Repeat the entries below word for word, starting at their very first line and ending with the line that contains "Entry: 9.48", with both of those lines included.

-------

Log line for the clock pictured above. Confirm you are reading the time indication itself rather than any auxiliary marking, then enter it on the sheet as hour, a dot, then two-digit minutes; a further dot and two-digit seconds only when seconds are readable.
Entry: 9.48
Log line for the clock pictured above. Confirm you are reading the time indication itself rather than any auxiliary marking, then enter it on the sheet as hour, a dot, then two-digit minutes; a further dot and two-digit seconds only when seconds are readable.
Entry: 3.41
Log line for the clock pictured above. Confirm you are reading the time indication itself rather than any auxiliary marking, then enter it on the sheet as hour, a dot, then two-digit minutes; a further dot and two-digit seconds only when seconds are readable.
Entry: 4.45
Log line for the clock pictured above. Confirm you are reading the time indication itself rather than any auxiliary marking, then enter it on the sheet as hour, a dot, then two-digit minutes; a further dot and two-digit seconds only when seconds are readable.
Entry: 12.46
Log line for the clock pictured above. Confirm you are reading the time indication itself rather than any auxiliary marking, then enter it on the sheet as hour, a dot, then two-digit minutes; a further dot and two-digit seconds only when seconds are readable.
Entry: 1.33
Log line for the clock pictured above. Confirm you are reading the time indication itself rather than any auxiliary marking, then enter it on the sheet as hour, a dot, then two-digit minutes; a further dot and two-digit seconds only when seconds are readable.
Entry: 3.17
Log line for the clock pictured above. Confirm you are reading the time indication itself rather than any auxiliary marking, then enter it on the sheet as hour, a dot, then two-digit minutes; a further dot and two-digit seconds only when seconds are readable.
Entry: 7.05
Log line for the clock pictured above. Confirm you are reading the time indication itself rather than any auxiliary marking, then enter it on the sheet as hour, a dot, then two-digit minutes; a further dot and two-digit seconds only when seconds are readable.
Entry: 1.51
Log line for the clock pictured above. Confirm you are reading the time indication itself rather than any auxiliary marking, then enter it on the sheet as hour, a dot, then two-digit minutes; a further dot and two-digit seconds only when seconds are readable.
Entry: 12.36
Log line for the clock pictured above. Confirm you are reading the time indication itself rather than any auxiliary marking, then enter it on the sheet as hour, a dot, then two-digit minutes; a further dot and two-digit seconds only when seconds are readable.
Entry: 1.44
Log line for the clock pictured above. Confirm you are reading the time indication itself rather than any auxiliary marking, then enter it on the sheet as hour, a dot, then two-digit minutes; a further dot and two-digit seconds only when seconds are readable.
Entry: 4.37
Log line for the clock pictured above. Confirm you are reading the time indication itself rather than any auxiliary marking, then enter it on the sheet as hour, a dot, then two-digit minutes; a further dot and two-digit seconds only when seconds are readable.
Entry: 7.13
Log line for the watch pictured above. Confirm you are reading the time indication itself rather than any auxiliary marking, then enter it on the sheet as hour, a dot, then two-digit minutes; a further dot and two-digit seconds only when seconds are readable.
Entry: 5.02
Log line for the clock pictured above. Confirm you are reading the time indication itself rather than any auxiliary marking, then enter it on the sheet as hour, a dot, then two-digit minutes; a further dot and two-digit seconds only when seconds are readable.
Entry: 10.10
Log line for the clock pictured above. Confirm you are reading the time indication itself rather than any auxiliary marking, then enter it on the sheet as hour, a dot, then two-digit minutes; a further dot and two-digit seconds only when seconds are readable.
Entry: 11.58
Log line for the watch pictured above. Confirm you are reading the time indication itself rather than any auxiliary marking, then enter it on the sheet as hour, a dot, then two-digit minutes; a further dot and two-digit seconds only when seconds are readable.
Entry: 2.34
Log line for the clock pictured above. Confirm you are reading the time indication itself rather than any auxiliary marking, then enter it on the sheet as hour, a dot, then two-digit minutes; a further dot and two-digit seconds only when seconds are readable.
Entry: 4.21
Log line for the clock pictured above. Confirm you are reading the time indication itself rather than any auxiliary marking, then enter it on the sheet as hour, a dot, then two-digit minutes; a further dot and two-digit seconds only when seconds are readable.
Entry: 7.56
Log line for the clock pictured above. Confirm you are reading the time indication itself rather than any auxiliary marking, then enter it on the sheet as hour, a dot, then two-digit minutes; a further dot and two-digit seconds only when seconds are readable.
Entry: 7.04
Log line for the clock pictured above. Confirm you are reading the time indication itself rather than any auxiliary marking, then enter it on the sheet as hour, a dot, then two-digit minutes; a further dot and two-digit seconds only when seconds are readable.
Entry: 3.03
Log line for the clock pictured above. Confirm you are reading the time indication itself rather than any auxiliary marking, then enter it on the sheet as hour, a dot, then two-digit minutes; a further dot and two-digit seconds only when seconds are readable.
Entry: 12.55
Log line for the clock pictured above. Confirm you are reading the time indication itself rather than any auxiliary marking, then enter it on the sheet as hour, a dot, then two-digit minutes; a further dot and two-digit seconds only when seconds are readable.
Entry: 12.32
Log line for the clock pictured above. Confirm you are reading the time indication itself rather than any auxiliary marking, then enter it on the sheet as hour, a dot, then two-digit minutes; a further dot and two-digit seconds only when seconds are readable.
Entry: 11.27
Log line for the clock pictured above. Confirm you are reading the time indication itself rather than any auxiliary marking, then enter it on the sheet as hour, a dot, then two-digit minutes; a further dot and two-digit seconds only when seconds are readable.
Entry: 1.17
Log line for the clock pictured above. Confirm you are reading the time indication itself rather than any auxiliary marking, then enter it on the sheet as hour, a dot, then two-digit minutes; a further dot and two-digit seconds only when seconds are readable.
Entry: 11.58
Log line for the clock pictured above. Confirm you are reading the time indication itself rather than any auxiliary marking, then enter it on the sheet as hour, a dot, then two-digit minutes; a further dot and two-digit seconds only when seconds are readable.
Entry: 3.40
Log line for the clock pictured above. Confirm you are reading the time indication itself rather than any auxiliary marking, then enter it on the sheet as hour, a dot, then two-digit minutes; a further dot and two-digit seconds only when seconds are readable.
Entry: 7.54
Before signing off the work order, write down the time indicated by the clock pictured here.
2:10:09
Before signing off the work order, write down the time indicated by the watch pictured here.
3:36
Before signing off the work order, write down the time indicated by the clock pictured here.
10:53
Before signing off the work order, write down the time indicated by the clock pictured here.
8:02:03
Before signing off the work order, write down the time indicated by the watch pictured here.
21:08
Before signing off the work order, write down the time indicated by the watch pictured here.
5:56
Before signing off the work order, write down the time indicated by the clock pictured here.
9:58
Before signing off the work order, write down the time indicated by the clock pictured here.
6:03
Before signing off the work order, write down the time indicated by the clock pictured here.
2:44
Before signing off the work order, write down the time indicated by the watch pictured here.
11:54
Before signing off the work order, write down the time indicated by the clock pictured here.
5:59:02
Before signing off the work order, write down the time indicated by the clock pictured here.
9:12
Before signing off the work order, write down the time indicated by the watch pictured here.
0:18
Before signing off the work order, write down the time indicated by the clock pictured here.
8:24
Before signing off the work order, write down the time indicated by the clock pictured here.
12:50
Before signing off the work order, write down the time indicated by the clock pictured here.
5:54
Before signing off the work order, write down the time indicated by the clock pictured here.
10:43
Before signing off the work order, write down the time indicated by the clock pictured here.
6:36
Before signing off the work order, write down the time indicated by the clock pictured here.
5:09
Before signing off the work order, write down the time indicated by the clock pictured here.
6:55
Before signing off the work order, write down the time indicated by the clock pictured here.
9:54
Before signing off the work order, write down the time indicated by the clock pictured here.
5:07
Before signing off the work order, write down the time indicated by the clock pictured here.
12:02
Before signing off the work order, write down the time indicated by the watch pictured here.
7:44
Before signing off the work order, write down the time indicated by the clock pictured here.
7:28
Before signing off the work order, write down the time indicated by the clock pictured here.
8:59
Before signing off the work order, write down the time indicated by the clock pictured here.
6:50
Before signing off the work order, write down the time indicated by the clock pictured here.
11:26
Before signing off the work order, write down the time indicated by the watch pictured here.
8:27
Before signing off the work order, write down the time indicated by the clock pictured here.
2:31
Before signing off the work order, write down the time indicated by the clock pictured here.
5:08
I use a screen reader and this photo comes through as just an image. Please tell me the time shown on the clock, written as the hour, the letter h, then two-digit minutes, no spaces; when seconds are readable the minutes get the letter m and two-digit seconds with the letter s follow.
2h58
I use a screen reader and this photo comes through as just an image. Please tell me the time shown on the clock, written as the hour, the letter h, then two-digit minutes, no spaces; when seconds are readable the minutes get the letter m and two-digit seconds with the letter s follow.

-------

Solution:
Log line for the clock pictured above. Confirm you are reading the time indication itself rather than any auxiliary marking, then enter it on the sheet as hour, a dot, then two-digit minutes; a further dot and two-digit seconds only when seconds are readable.
Entry: 9.48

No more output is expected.